Data records –
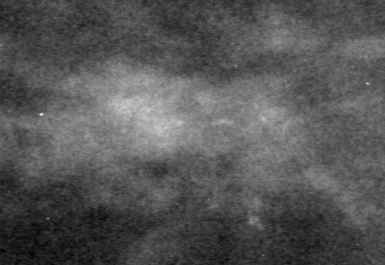
Cropped region of a digitized screen-film mammogram centred on a radiologist-marked abnormality; left breast; CC view; BI-RADS breast density category 2 (scale 1–4).
Marked abnormality: calcifications, morphology pleomorphic, distribution clustered; BI-RADS assessment category 4; subtlety rating 1 on a 1 (subtle) to 5 (obvious) scale; pathology (as recorded): malignant.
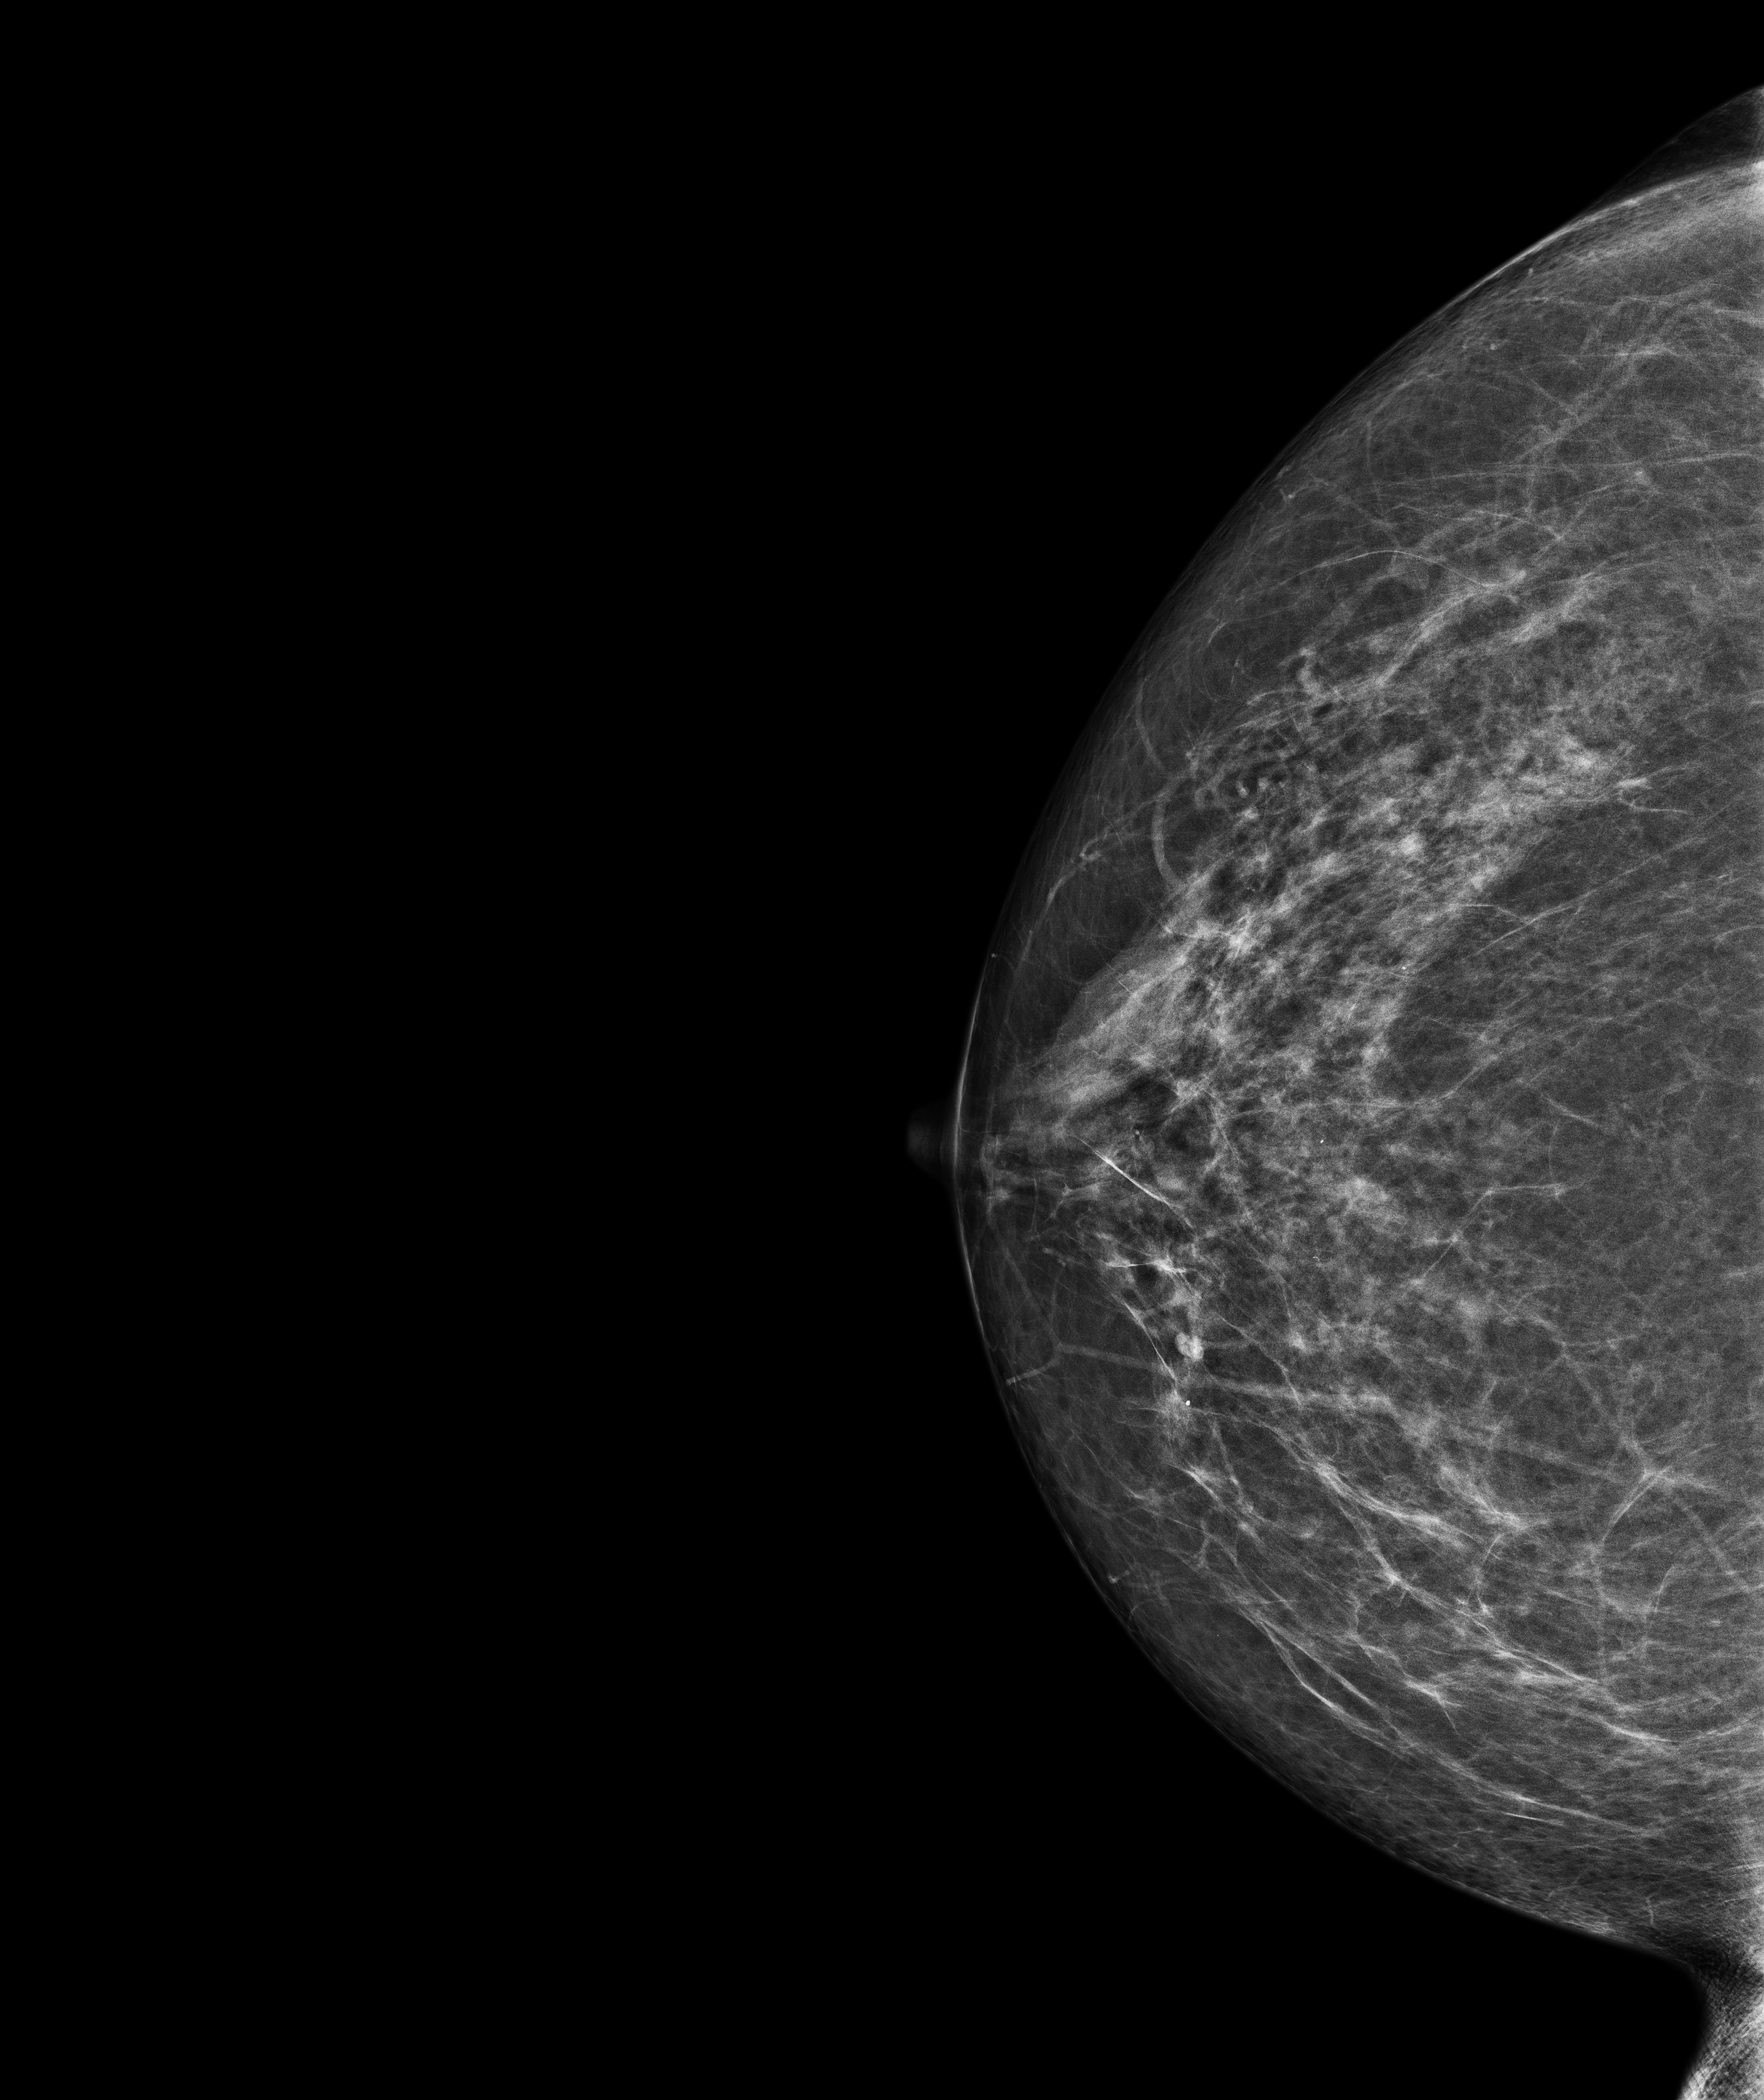
Annual screening mammography examination, compressed breast thickness 76.3 mm, system: Senographe Pristina. Patient aged 54 years (female).
Image type: full-field digital mammogram. Breast: right. Projection: cranio-caudal projection.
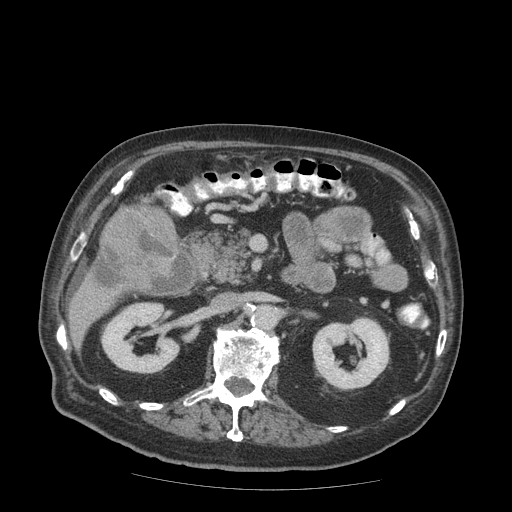
Contrast-enhanced abdominal CT (liver protocol), one axial slice. Position 28 of 99 along the scan axis. 140 kVp. Soft-tissue window (W 400 / L 40 HU). 2.5 mm slice thickness. 512 × 512 image matrix. From the clinical record (not read from this slice): diagnosis: hepatocellular carcinoma (patient treated with transarterial chemoembolisation; whether this scan precedes or follows treatment is not stated here); TNM stage (as recorded): Stage-IIIB; Child-Pugh class: A; tumour differentiation: well differentiated; tumour nodularity: multinodular.
Structures marked on this image (semi-automatically segmented with operator editing):
- liver parenchyma outside the tumour (the mass and vessels are separate outlines, so this box may not span the whole liver): bounding box (x1, y1, x2, y2) in pixels: (68, 200, 180, 348)
- mass: (93, 204, 179, 291)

Assignment –
What is the number of lines in the data above that contain the word "tumour"? Report the figure only.

Task output –
2